La tecnología de los drones en la guerra de Rusia y Ucrania no deja de sorprender. El nivel de dispositivos que se está utilizando en el campo de batalla es algo nunca antes visto, ha influido tanto que hasta los propios pájaros hacen nidos con las fibras ópticas que se utilizan en ellos.
Entre toda esta situación, uno de los modelos que más destaca son los drones Shahed, conocidos por su letalidad y alta capacidad de evasión. Este ha sido uno de los grandes dolores de cabeza de las fuerzas ucranianas, pero ya no más.
Según los recientes reportes, el país liderado por Volodímir Zelenski finalmente tiene una defensa antidrón lista para combatir enjambres de UAV rusos de una forma más efectiva que nunca.
Una defensa inédita que cambia el tablero en el Mar Negro
El futuro de la guerra parece estar en manos de un nuevo sistema ucraniano creado especialmente para eliminar las amenazas aéreas. Por primera vez, han logrado derribar un dron ruso Shahed con el uso de un dron intersectorial llamado «Sting».
El modelo ha sido creado especialmente para hacerle frente a los UAV que funcionan como kamikazes. Este es un hito histórico porque se reporta que desde un vehículo marítimo no tripulado en el Mar Negro se ha hecho el despliegue como parte de la nueva estrategia de la 412ª Brigada «Némesis» de las Fuerzas de Sistemas No Tripulados.
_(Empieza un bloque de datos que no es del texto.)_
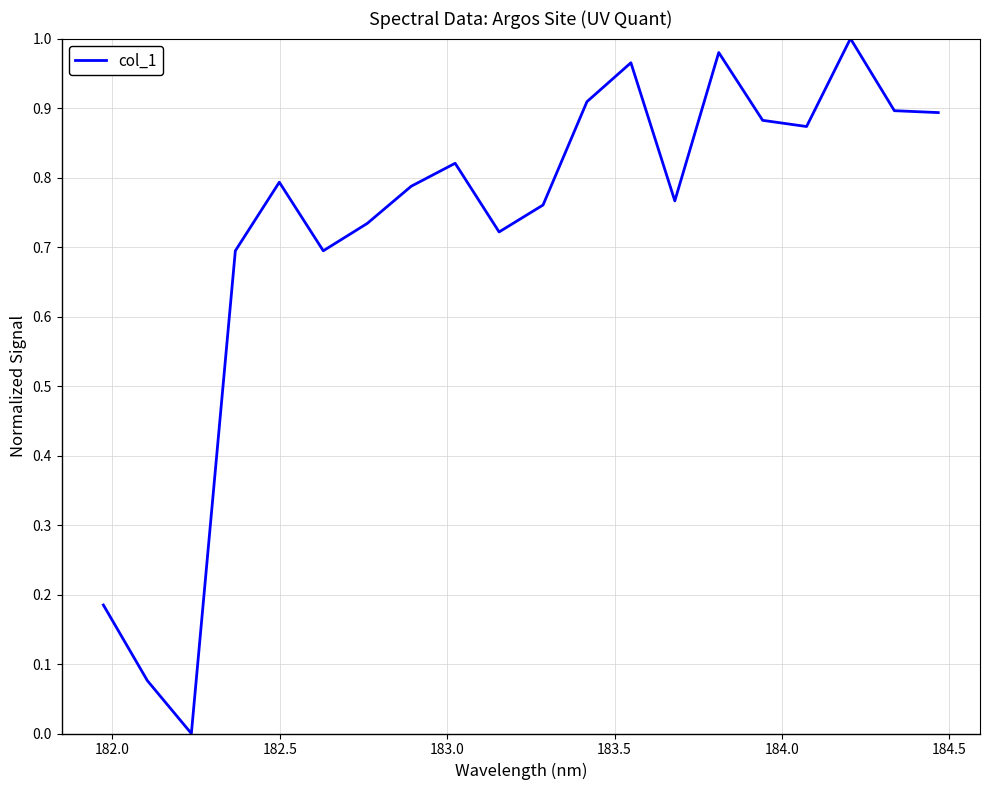

How many lines are shown in the chart?

1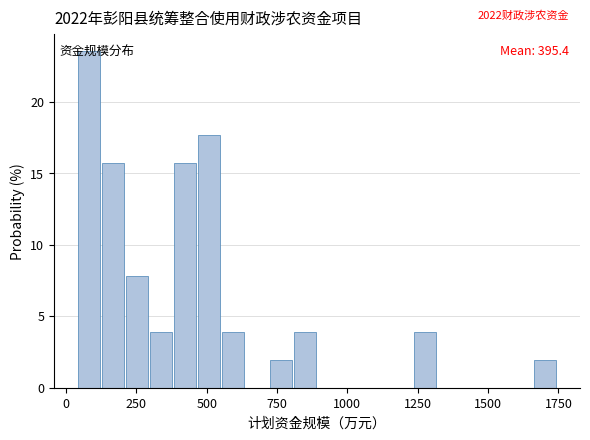

Around what value on the x-axis is the tallest bar? Give the approximate position of its centre, as read against the axis.

100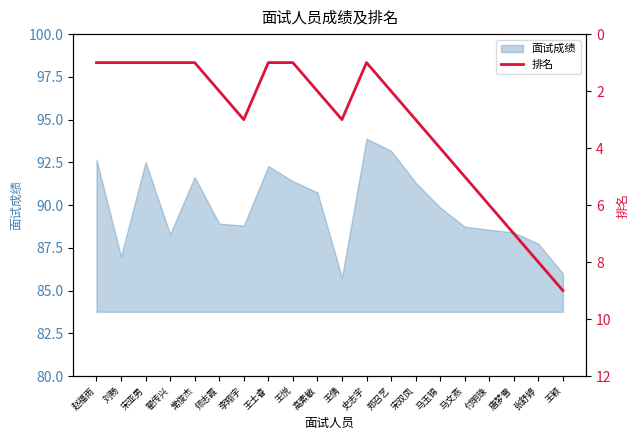

What is the ratio of the value at 王悦 to the value at 翟传兴?

1.0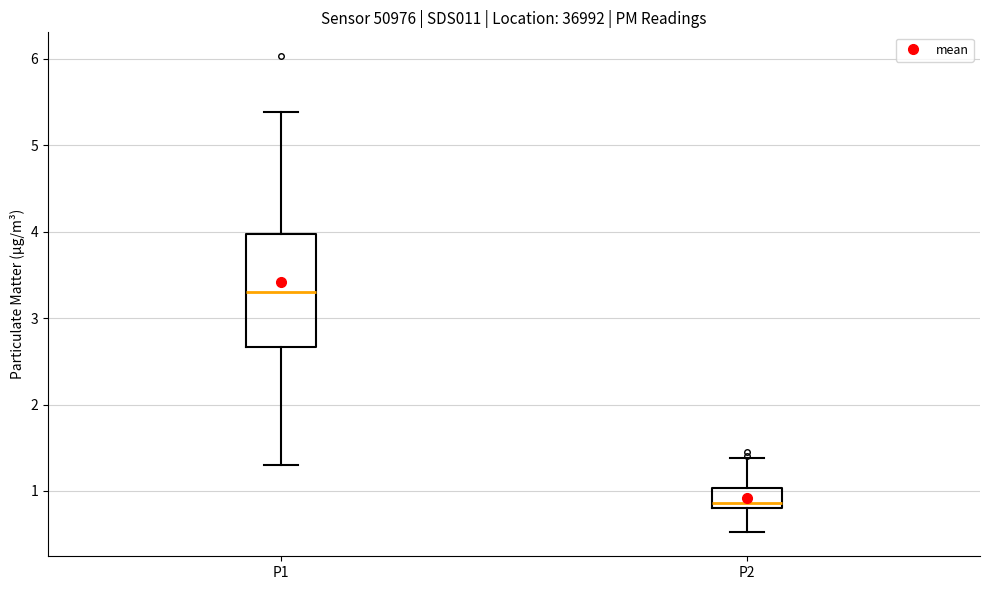

Which box's median line is the lowest?

P2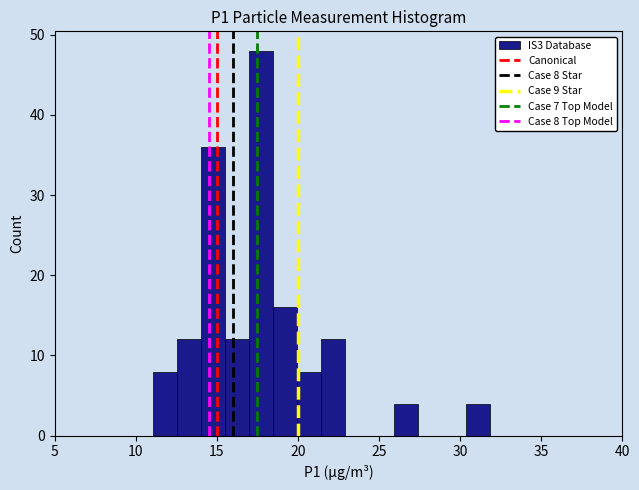

Around what value on the x-axis is the tallest bar? Give the approximate position of its centre, as read against the axis.

17.5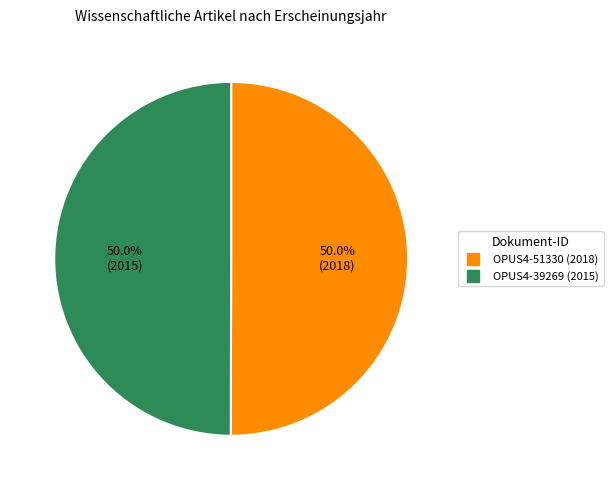

The OPUS4-51330 slice represents 50% of the pie. True or false?

True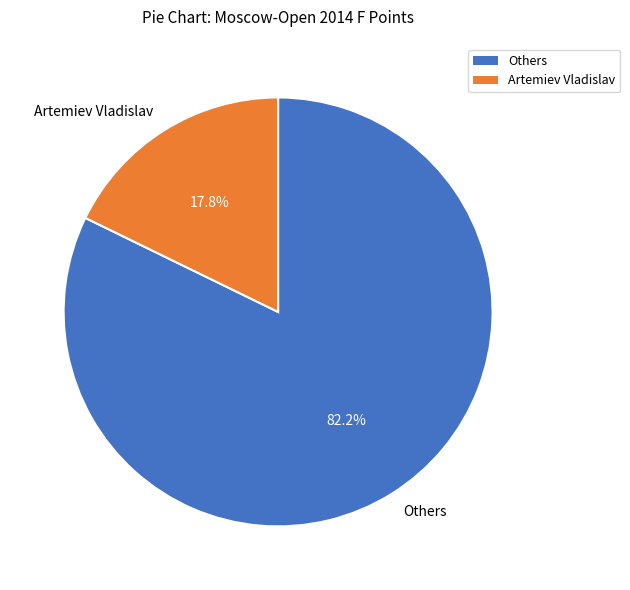

What is the smallest slice in the pie chart?

Artemiev Vladislav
La misión ha salido con éxito al lograr interceptar sin ningún problema al enemigo antes de que Infante. Esto quiere decir que es una tecnología válida para proteger ciudades como Odesa o Mykolaiv, sirviendo así como neutralizadores de ataques de desgaste con los que Rusia busca forzar concesiones territoriales.
En la plataforma marítimas Mencionadas Se positionan buses móviles de gasamiento que funcionan para ampliar el perímetro de defensa aérea. Defense News comparte que el enfoque “expande las opciones de defensa aérea y crea una capa adicional de protección para las ciudades ucranianas”, según la USF en X.
Por lo tanto, Ucrania estaría reforzando sus defensas para ir más allá de la dependencia del sistema terrestre de misiles de alto valor, para poder adaptarse mejor a la nueva táctica rusa y evitar que las amenazas consigan sus objetivos.
Del mismo modo, otra cosa que nos hace aptos para este tipo de acciones es que son más difíciles de detectar y destruir que otros sistemas.
Considerando esto más el hecho de que un dron Shahed cuesta decenas de miles de euros y que Sting solo unos miles, tienen una ventaja que seguro cambia las reglas del juego en el campo de batalla, ya que la defensa no gasta tantos recursos como sí lo hace la ofensiva enemiga.
Dicho vehículo aéreo no tripulado ha sido desarrollado por el grupo Wild Hornets y está diseñado con alta velocidad, sensores y control en tiempo real para interceptar objetivos en vuelo. Su capacidad de ser desplegado rápidamente y operado de forma remota lo hace versátil para muchas situaciones.
La combinación de drones aéreos, plataformas navales no tripuladas y sistemas interceptores baratos no solo redefine la defensa aérea, sino que anticipa el modelo que otros países podrían adoptar en conflictos futuros.